_JOB:_ Could you lay out the stretch from the first line through the line containing "5 h 51 min 34 s" as a JSON list of strings, one per line, with blank lines left out?

_MATERIAL FOR THIS EXERCISE:_
>>>

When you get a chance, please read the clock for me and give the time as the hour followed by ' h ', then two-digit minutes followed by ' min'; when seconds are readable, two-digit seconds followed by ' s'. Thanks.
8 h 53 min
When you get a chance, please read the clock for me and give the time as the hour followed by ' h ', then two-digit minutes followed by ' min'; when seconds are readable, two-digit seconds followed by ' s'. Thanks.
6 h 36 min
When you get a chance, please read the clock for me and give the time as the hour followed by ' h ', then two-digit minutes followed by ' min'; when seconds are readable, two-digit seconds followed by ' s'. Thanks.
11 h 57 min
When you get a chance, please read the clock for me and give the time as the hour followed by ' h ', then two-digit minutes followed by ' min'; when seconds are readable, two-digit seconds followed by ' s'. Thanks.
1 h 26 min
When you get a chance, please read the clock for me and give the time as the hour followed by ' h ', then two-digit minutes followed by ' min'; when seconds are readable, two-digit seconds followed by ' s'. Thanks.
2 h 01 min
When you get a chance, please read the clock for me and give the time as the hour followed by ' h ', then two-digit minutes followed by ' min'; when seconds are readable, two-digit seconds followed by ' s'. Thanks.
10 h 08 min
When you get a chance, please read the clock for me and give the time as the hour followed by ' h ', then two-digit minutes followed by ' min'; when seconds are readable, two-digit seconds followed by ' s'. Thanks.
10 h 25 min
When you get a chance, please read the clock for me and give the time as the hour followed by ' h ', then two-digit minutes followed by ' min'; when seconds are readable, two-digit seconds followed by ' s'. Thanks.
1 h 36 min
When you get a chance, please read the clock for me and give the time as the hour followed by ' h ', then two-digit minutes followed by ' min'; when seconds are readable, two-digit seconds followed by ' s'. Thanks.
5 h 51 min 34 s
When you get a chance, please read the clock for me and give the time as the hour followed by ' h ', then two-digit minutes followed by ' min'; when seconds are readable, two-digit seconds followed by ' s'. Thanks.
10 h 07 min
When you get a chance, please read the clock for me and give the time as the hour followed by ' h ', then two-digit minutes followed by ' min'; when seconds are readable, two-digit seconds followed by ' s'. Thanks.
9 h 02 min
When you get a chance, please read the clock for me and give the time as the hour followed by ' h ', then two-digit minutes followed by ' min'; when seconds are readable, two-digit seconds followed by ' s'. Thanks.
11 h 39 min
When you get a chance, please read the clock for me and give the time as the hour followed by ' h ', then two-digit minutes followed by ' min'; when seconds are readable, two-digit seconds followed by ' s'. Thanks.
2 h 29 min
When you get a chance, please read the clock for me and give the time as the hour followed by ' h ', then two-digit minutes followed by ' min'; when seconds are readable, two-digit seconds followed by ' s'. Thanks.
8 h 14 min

<<<

_EXERCISE OUTPUT:_
[
  "When you get a chance, please read the clock for me and give the time as the hour followed by ' h ', then two-digit minutes followed by ' min'; when seconds are readable, two-digit seconds followed by ' s'. Thanks.",
  "8 h 53 min",
  "When you get a chance, please read the clock for me and give the time as the hour followed by ' h ', then two-digit minutes followed by ' min'; when seconds are readable, two-digit seconds followed by ' s'. Thanks.",
  "6 h 36 min",
  "When you get a chance, please read the clock for me and give the time as the hour followed by ' h ', then two-digit minutes followed by ' min'; when seconds are readable, two-digit seconds followed by ' s'. Thanks.",
  "11 h 57 min",
  "When you get a chance, please read the clock for me and give the time as the hour followed by ' h ', then two-digit minutes followed by ' min'; when seconds are readable, two-digit seconds followed by ' s'. Thanks.",
  "1 h 26 min",
  "When you get a chance, please read the clock for me and give the time as the hour followed by ' h ', then two-digit minutes followed by ' min'; when seconds are readable, two-digit seconds followed by ' s'. Thanks.",
  "2 h 01 min",
  "When you get a chance, please read the clock for me and give the time as the hour followed by ' h ', then two-digit minutes followed by ' min'; when seconds are readable, two-digit seconds followed by ' s'. Thanks.",
  "10 h 08 min",
  "When you get a chance, please read the clock for me and give the time as the hour followed by ' h ', then two-digit minutes followed by ' min'; when seconds are readable, two-digit seconds followed by ' s'. Thanks.",
  "10 h 25 min",
  "When you get a chance, please read the clock for me and give the time as the hour followed by ' h ', then two-digit minutes followed by ' min'; when seconds are readable, two-digit seconds followed by ' s'. Thanks.",
  "1 h 36 min",
  "When you get a chance, please read the clock for me and give the time as the hour followed by ' h ', then two-digit minutes followed by ' min'; when seconds are readable, two-digit seconds followed by ' s'. Thanks.",
  "5 h 51 min 34 s"
]